## What to work on
Reproduce every text line from all the rows verbatim, in their original order. Leave the pictures out of the output.

Materials provided Block Start

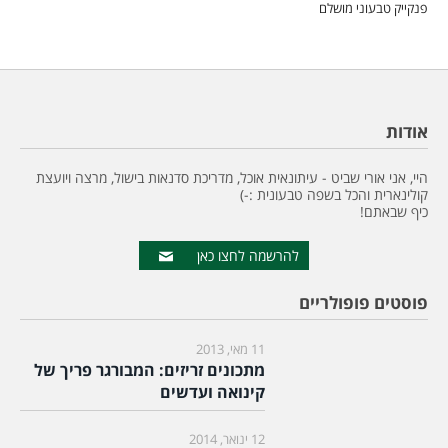
פנקייק טבעוני מושלם
אודות
היי, אני אורי שביט - עיתונאית אוכל, מדריכת סדנאות בישול, מרצה ויועצת
קולינארית והכל בשפה טבעונית :-)
כיף שבאתם!
להרשמה לחצו כאן
פוסטים פופולריים
11 מאי, 2013
מתכונים זריזים: המבורגר פריך של
קינואה ועדשים
12 ינואר, 2014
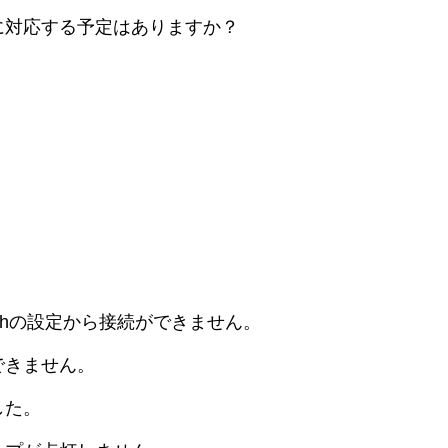
に対応する予定はありますか？
oothの設定から接続ができません。
できません。
した。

Materials provided Block End

## Exercise answer
פנקייק טבעוני מושלם
אודות
היי, אני אורי שביט - עיתונאית אוכל, מדריכת סדנאות בישול, מרצה ויועצת
קולינארית והכל בשפה טבעונית :-)
כיף שבאתם!
להרשמה לחצו כאן
פוסטים פופולריים
11 מאי, 2013
מתכונים זריזים: המבורגר פריך של
קינואה ועדשים
12 ינואר, 2014
に対応する予定はありますか？
oothの設定から接続ができません。
できません。
した。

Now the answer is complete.